Eduardo Lucita fala sobre o plano econômico de Milei
A Revista Movimento realizou de forma exclusiva, uma breve entrevista com o economista argentino Eduardo Lucita, membro do coletivo EDI(Economistas de Esquerda) e militante da IV Internacional
A entrevista é parte de um esforço para integrar a vanguarda brasileira com a atual situação da Argentina, a partir da vitória do ultrarreacionário Javier Milei e seus desdobramentos.
1- Como você avaliou a posse de Milei e Villaroel e seus significados profundos?

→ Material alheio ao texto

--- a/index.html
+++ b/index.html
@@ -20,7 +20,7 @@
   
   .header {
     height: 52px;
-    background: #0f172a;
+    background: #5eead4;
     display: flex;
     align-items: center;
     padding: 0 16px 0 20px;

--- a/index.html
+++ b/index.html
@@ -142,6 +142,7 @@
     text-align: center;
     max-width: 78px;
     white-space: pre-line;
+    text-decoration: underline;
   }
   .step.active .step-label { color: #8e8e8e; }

É uma grande derrota política para o movimento popular. A ascensão ao poder político no país pela fórmula presidencial da LLA é produto de um longo processo que tem a ver com componentes típicos de uma crise orgânica do capitalismo argentino. Se as suas propostas forem bem-sucedidas, isso poderá significar uma mudança de era para o país. Os seus principais objetivos são de longo prazo e têm a ver com os postulados da antiga Escola Austríaca de Economia, atualizados na década de 70 pelo americano Murray Rothbard, criador do “Manifesto Libertário”, que procura substituir o Estado pelo mercado como uma medida do valor de todos os valores, ao mesmo tempo que justifica o papel dos monopólios. Por outro lado, as referências históricas à Geração de 80 também a situam numa abordagem conservadora à qual gostaria de regressar. No caso de O vice-presidente é claramente um defensor da ditadura de 76 que propõe rever os julgamentos contra a humanidade e o liberalismo dos militares julgados e presos.
2- Quais foram as medidas centrais anunciadas por Caputo no âmbito do plano Motossera?

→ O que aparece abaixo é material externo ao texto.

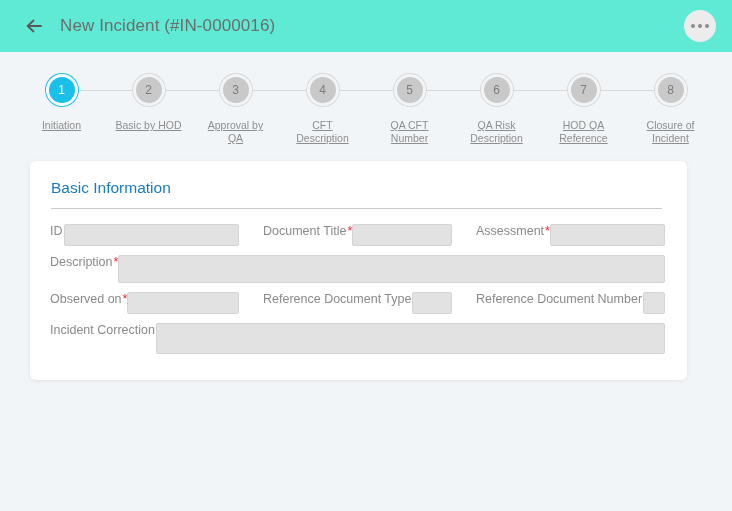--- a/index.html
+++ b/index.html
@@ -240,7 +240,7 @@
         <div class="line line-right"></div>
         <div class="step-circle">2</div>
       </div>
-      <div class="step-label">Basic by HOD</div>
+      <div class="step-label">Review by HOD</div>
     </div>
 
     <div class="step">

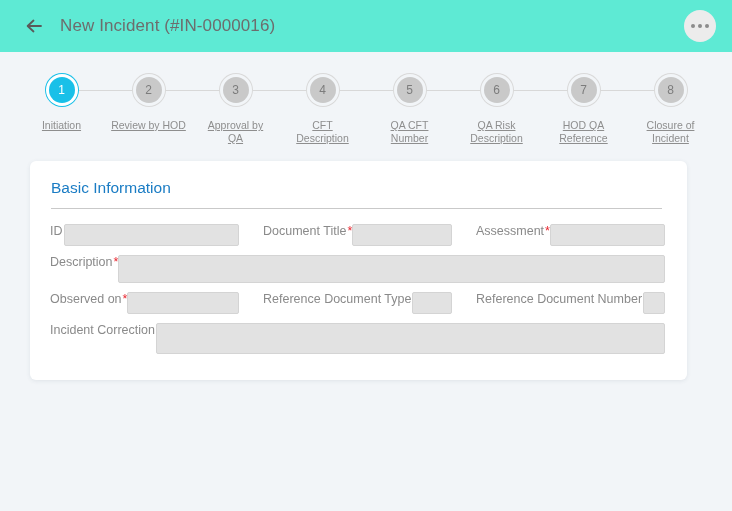--- a/index.html
+++ b/index.html
@@ -260,7 +260,7 @@
         <div class="step-circle">4</div>
       </div>
       <div class="step-label">CFT
-Description</div>
+Assessment</div>
     </div>
 
     <div class="step">

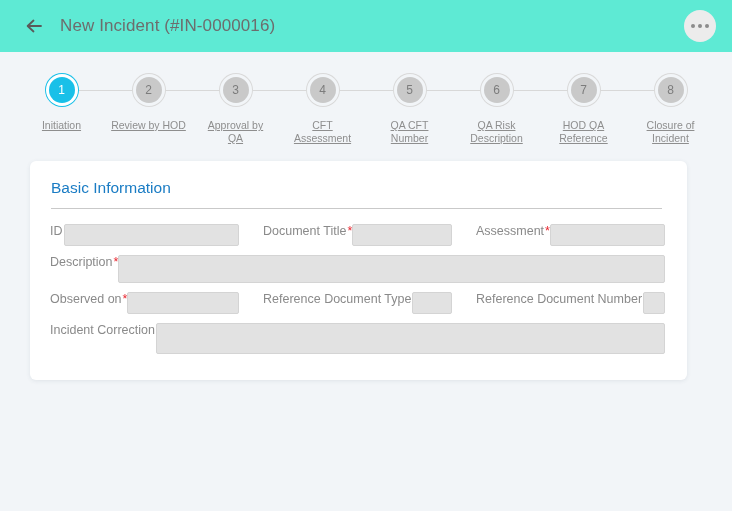--- a/index.html
+++ b/index.html
@@ -175,7 +175,7 @@
     margin-bottom: 9px;
   }
 
-  .field { display: flex; flex-direction: row; }
+  .field { display: flex; flex-direction: column; }
   .field.col   { flex: 1 1 0; }
   .field.full  { flex: 1 1 100%; }
 

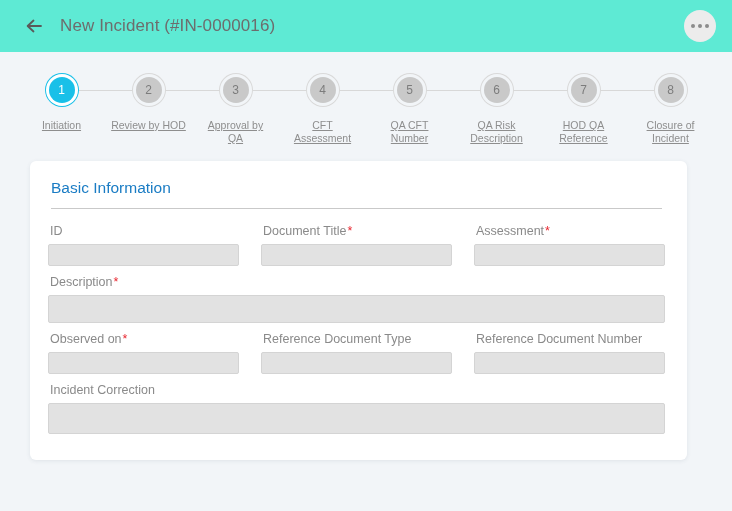--- a/index.html
+++ b/index.html
@@ -330,32 +330,32 @@
     </div>
 
     <div class="form-row">
+      <div class="field col">
+        <div class="field-label">
+          <span>Observed on</span><span class="req">*</span>
+        </div>
+        <input class="field-input" type="text" value="" style="">
+      </div>
+      <div class="field col">
+        <div class="field-label">
+          <span>Reference Document Type</span><span class="req"></span>
+        </div>
+        <input class="field-input" type="text" value="" style="">
+      </div>
+      <div class="field col">
+        <div class="field-label">
+          <span>Reference Document Number</span><span class="req"></span>
+        </div>
+        <input class="field-input" type="text" value="" style="">
+      </div>
+    </div>
+
+    <div class="form-row">
       <div class="field full">
         <div class="field-label">
           <span>Description</span><span class="req">*</span>
         </div>
         <input class="field-input tall" type="text" value="" style="">
-      </div>
-    </div>
-
-    <div class="form-row">
-      <div class="field col">
-        <div class="field-label">
-          <span>Observed on</span><span class="req">*</span>
-        </div>
-        <input class="field-input" type="text" value="" style="">
-      </div>
-      <div class="field col">
-        <div class="field-label">
-          <span>Reference Document Type</span><span class="req"></span>
-        </div>
-        <input class="field-input" type="text" value="" style="">
-      </div>
-      <div class="field col">
-        <div class="field-label">
-          <span>Reference Document Number</span><span class="req"></span>
-        </div>
-        <input class="field-input" type="text" value="" style="">
       </div>
     </div>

O plano anunciado ontem é um plano típico para começar a estabilizar a economia: desvalorização de quase 120%, liberação de preços e ajuste fiscal de 5 pontos do PIB para fechar 2024 com déficit primário zero. Um ataque total aos trabalhadores, que procura impor uma relação de forças duradoura a favor do capital e uma nova transferência de rendimentos para os mais poderosos.
3- Qual o impacto econômico destas medidas na população?

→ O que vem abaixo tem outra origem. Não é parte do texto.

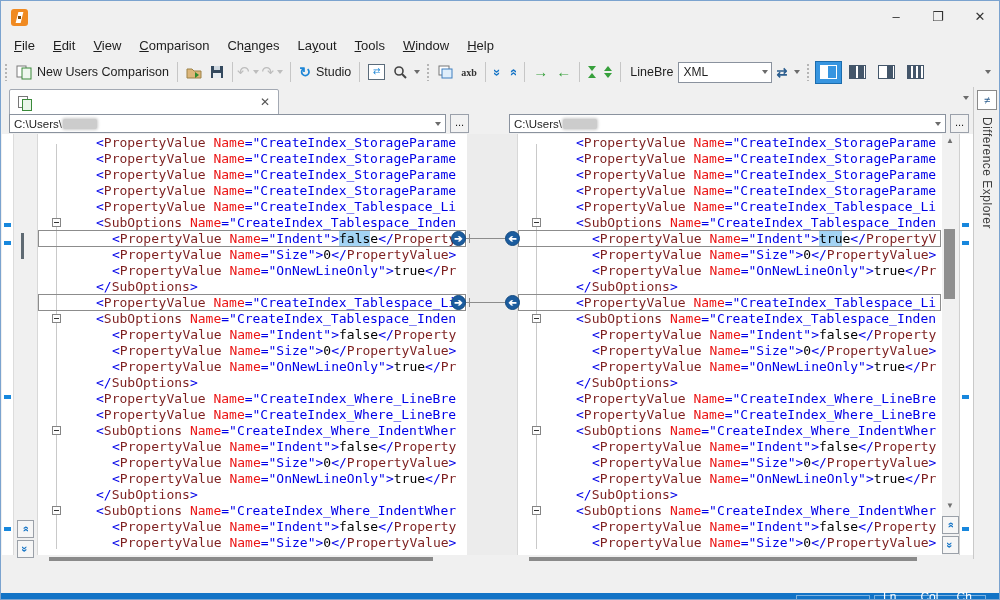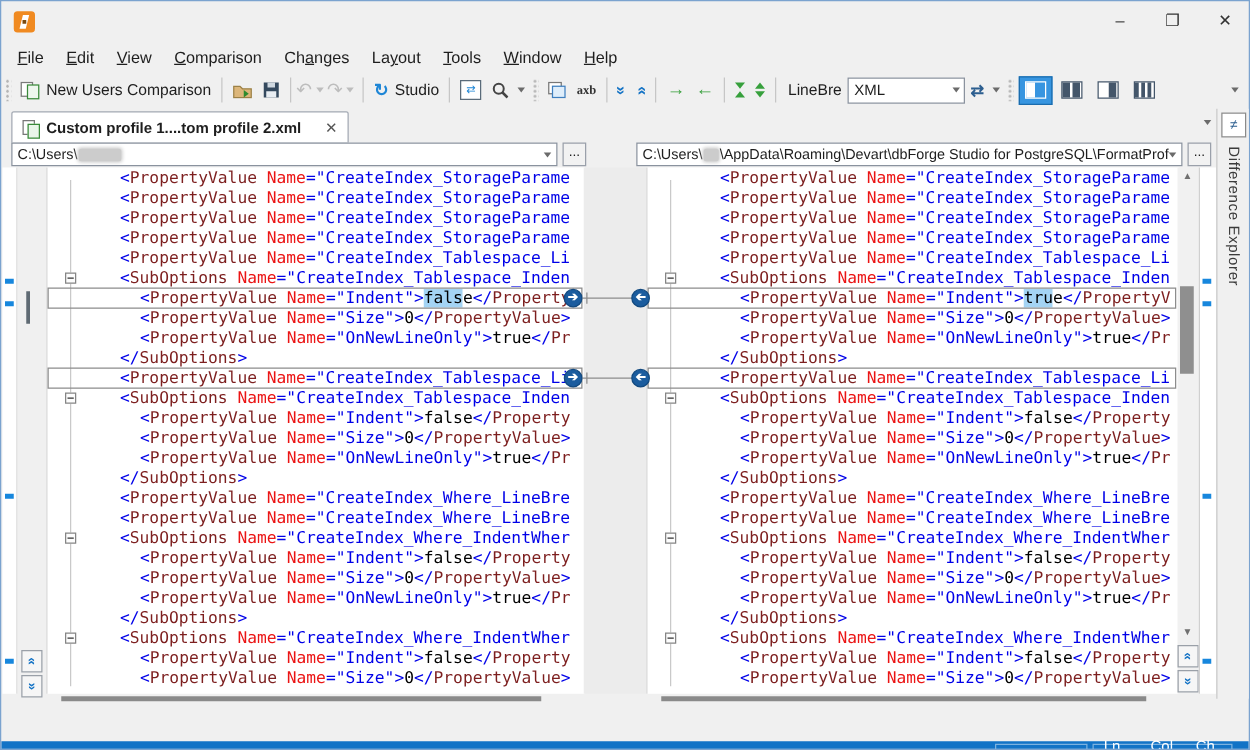--- a/index.html
+++ b/index.html
@@ -261,7 +261,6 @@
         <span class="p1"></span>
         <span class="p2"></span>
       </span>
-    <span>Custom profile 1....tom profile 2.xml</span>
     <span class="tabclose">✕</span>
   </div>
   <div class="caret tabcaret"></div>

Bem, o principal é o custo de vida. Já antes dos anúncios havia preços que subiram 50-100% nos últimos 15 dias, e agora com uma desvalorização tão forte vão subir novamente – especialmente os alimentos. Estima-se que a inflação será de 20-40% ao mês nos próximos meses. Os reformados e excluídos da produção e do consumo serão fortemente afetados. Acrescente-se que o ajuste no Estado causará desemprego, bem como a paralisação das obras públicas. A médio prazo, a recessão provocará despedimentos no sector privado.
4- Fale sobre a desvalorização do Peso? Por que isso acontece e quais são seus efeitos?
As causas podem ser diversas, mas a teoria identifica um aumento na quantidade de dinheiro em circulação sem um aumento na riqueza produzida. Quando isso acontece, as reservas não são suficientes para sustentar a emissão de moeda. No caso específico da Argentina, deve-se levar em conta que historicamente a indústria não gera as divisas que necessita para o seu desenvolvimento, por isso recorre ao Estado. Desde a ditadura de 1976, a dívida externa, posteriormente aumentada pelo governo Macri, desempenha um papel decisivo na procura por moeda estrangeira, que se agrava a cada desvalorização, num círculo vicioso sem solução enquanto a dívida persistir em pagar sem investigar isso, como fizeram todos os governos de 83 até agora.
5- Como reagirão os diferentes atores? A burguesia e suas frações e o movimento operário e a burocracia sindical.
Bem, isso ainda está para ser visto. Até agora, os principais beneficiários são, como sempre, o capital financeiro e as fracções do capital que operam nas receitas da terra (agrícola, mineira, hidrocarbonetos), ou seja, os sectores extractivos. Até ao momento não existem medidas que favoreçam a indústria e a construção ligadas às obras públicas, todas as obras que não estavam em curso foram canceladas. Veremos como esses setores patronais reagem.
Em relação aos movimentos trabalhistas, à burocracia sindical e aos movimentos sociais, ainda não há grandes declarações, mas todos estão na expectativa. Devemos esperar que o ajustamento chegue aos bolsos dos trabalhadores e dos sectores populares e que as condições políticas amadureçam. Nos dias 19 e 20 de dezembro, quando se passaram 22 anos desde o Argentinazo de 2001, uma grande marcha está sendo convocada para comemorar as revoltas populares daqueles dias, mas também para dizer que aqui estamos. Será um teste de humor e disposição da turma.